Güneş doğarken Zülüce kuş sesleriyle uyandı. Bugün kendini oldukça yorgun hissediyordu. Pencereden baktığında güneş dağların ardında solgun yükselmekteydi. Yüksek tepeliklerde sararmış yapraklarıyla alıç, harnup, meşe, gürgen ve armut ağaçları sonbaharın belirtileriydiler. Derenin üzerindeki taş köprü, köy camisinin kubbesi ve evlerin çatıları Zülüce'nin kuş bakışı seyrettiği yerlerdendi.
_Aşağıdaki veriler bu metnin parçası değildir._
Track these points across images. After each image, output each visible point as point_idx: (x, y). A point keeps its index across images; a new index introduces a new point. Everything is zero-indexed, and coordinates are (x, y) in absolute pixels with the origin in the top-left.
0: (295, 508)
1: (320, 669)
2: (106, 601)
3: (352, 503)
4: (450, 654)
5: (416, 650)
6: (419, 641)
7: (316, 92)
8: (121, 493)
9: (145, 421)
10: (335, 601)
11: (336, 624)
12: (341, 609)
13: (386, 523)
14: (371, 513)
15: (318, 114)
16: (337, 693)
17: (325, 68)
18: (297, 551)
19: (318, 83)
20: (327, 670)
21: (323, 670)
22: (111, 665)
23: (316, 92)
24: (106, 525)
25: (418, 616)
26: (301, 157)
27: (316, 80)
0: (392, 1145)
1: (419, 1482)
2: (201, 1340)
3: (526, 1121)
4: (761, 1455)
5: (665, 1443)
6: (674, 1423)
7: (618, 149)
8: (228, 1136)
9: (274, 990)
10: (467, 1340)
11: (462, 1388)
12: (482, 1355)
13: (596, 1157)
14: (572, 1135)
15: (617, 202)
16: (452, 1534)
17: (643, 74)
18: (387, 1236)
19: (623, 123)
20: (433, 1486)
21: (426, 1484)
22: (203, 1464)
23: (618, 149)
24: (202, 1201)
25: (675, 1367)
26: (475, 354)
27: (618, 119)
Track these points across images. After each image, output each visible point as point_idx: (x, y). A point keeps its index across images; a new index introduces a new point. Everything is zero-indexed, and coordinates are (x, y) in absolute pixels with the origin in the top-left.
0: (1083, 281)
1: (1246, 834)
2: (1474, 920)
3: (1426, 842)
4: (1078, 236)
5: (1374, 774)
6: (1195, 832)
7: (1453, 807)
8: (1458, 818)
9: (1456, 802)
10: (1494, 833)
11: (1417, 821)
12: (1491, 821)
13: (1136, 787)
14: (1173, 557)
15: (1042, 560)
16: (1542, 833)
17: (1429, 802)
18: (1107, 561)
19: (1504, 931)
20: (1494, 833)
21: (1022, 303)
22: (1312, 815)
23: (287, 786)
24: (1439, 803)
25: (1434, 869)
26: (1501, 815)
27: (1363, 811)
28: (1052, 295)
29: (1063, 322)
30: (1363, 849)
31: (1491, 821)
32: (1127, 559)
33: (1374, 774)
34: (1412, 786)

Taş köprüden geçmekte olan tıknaz adamı seyretti. Çalılıkların arasındaki dar patikadan yukarıya doğru tırmanan adamı fötür şapkasından tanımıştı. Daha da şaşırdı. Sansar Sakis'in kendisiyle ne hesabı olabilirdi? Kaşları çatılmıştı. Zülüce salona geçti. Salondaki sedirin üzerindeki iki engerek yılanını birbirlerine dolanmış bir şekilde gördü. Çiftleşme zamanlarında ve havalar soğurken rahatsız edilmekten hoşlanmayan bu engerek yılanları düşmana zarar vermekten asla çekinmezlerdi. Tavandan aşağıya doğru asılmış sarımsak ve nane demetlerini elleriyle iterek ilerledi. Ocağın başındaki sergendeki kavanozlarda bitki tohumları, çeşitli zehirler, panzehirler, şifalı bitkiler, yabani hayvanlara ait türlü organlarla, sakinleştirici ve iyileştirici şuruplar bulunuyordu. Ahşap duvarın kenarındaki küplerde zeytinyağında ve sirkede bekletilen alabalıklar, salyangozlar ve kertenkele dilleri bulunuyordu. Duvara asılmış kurutulmuş geyik başı, yerdeki ayı postu, yeni yüzülmüş tilki postu ve içerideki leş kokuları ahşap evi esrarlı bir hale büründürüyordu.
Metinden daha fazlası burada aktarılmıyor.